We have built our systems to reflect what we already believe counts. Everything else is noise.
The Sanitization of the Library
Librarianship is obsessed with cleanliness — of data, of air, of smell. The ideal reading room is silent, still, climate-controlled. Paper is protected from humidity, bodies from sweat, collections from time. But this impulse toward sterility has epistemic consequences. It conditions us to distrust what is volatile, fugitive, or difficult to standardize.
In many Indigenous and rural knowledge systems, scent is not decorative. It is diagnostic. Ritual. Communicative. The smell of a plant, the fermentation of a drink, the smoke of a ceremony — these are not atmosphere. They are archive.
To erase them is not just to lose a detail. It is to sever the logic that connects knowledge to breath, body, and place. It is to render illegible a whole category of memory practice — and then to pretend it never existed.
Can a Library Learn to Smell?
What would it mean for libraries to reckon with scent?
Not just by hosting exhibits on "aromatic plants" or placing scratch-and-sniff panels on the wall. But by treating smell as epistemic infrastructure. As something that carries memory and meaning in its own right — volatile, yes, but no less real.
Could we catalog scent as presence? Include olfactory notes in field recordings, community archives, food histories, rituals, and ethnographies? Could we document the smell of land after rain, of ancestral remedies, of burned offerings? Not perfectly. Not permanently. But intentionally.
Could a metadata schema evolve to hold a note that says "this plant smelled like sweat"? Could a collection development policy make space for fermented knowledge, for the invisible cloud that once surrounded an object?
Could a library… breathe?
Toward a Sensory Ethics of Memory Work
When we dismiss smell as too unstable to be archived, we are not just making a technical decision. We are continuing a historical one — the same logic that marked Indigenous practices as superstition, that sanitized ceremonial spaces, that replaced the scent of the healer's room with antiseptic glare.
To expand our memory work is not just to include "more voices." It is to include more senses. To acknowledge that some forms of knowledge cannot be fully represented — and that our job is not to force them to fit, but to make space for their difference. To learn to dwell in what escapes us.

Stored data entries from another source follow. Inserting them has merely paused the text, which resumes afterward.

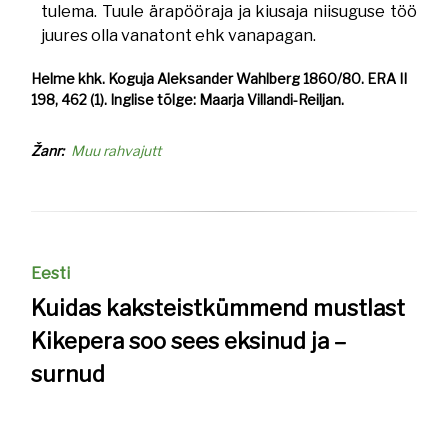
tulema. Tuule ärapööraja ja kiusaja niisuguse töö
juures olla vanatont ehk vanapagan.
Helme khk. Koguja Aleksander Wahlberg 1860/80. ERA II
198, 462 (1). Inglise tõlge: Maarja Villandi-Reiljan.
Žanr
Muu rahvajutt
Eesti
Kuidas kaksteistkümmend mustlast
Kikepera soo sees eksinud ja –
surnud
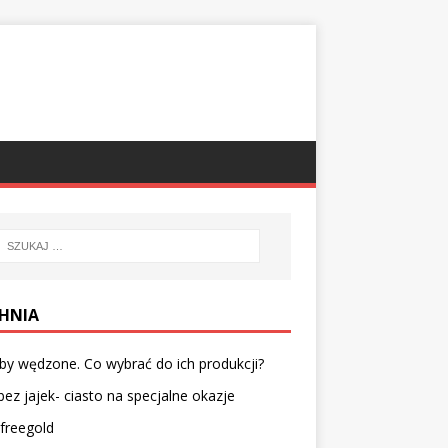
HNIA
y wędzone. Co wybrać do ich produkcji?
bez jajek- ciasto na specjalne okazje
freegold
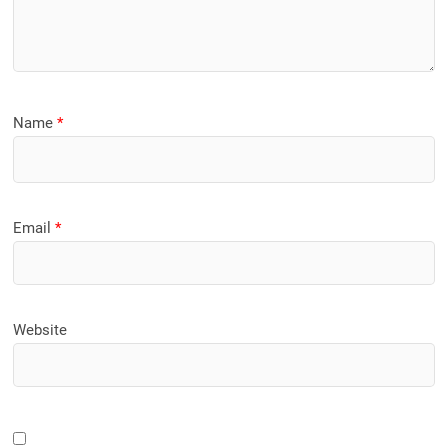
Name
*
Email
*
Website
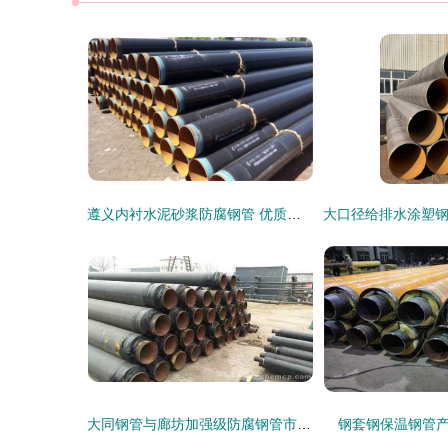
遵义内衬水泥砂浆防腐钢管 优质无缝钢管现货供应推荐
大同钢管与廊坊加强级防腐钢管市场静待需求释放，钢材价格承压
钢套钢保温钢管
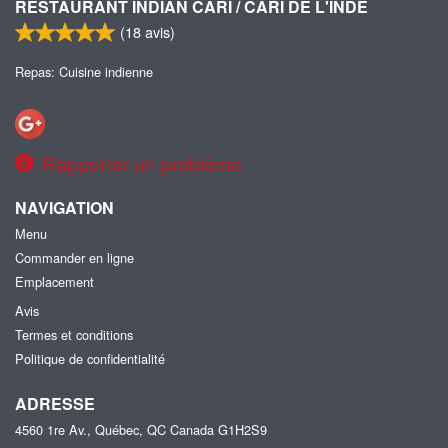
RESTAURANT INDIAN CARI / CARI DE L'INDE
(
18
avis)
Repas: Cuisine indienne
Rapporter un problème
NAVIGATION
Menu
Commander en ligne
Emplacement
Avis
Termes et conditions
Politique de confidentialité
ADRESSE
4560 1re Av., Québec, QC
Canada
G1H2S9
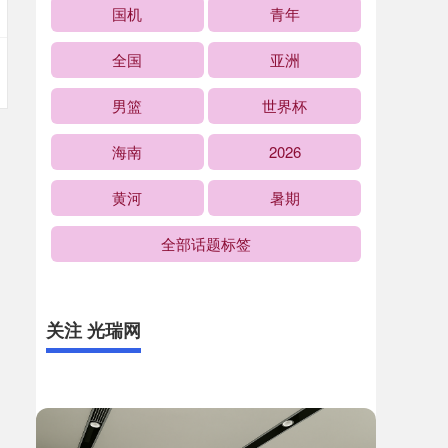
国机
青年
全国
亚洲
男篮
世界杯
海南
2026
黄河
暑期
全部话题标签
关注 光瑞网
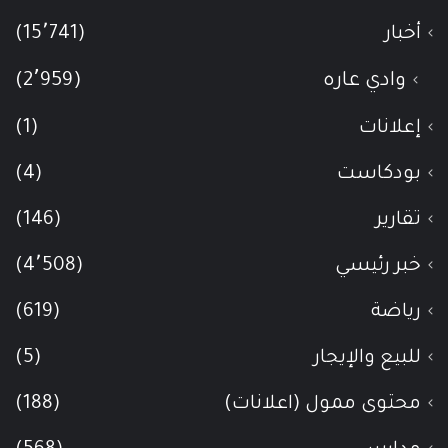
أخبار
(15٬741)
وادي عاره
(2٬959)
إعلانات
(1)
بودكاست
(4)
تقارير
(146)
خبر رئيسي
(4٬508)
رياضة
(619)
للبيع والإيجار
(5)
محتوى ممول (اعلانات)
(188)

Not all archives can be touched. Some can only be inhaled. And when we lose those? When the land no longer smells like itself? When the palosanto wood no longer burns in the ritual? When no one remembers the scent that meant "healing" or "mourning" or "home"?
That, too, is a form of memory loss. And we ought to call it by its name.
This entry mirrors the chronicle "The Archive of Smell," a narrative reflection on the same theme.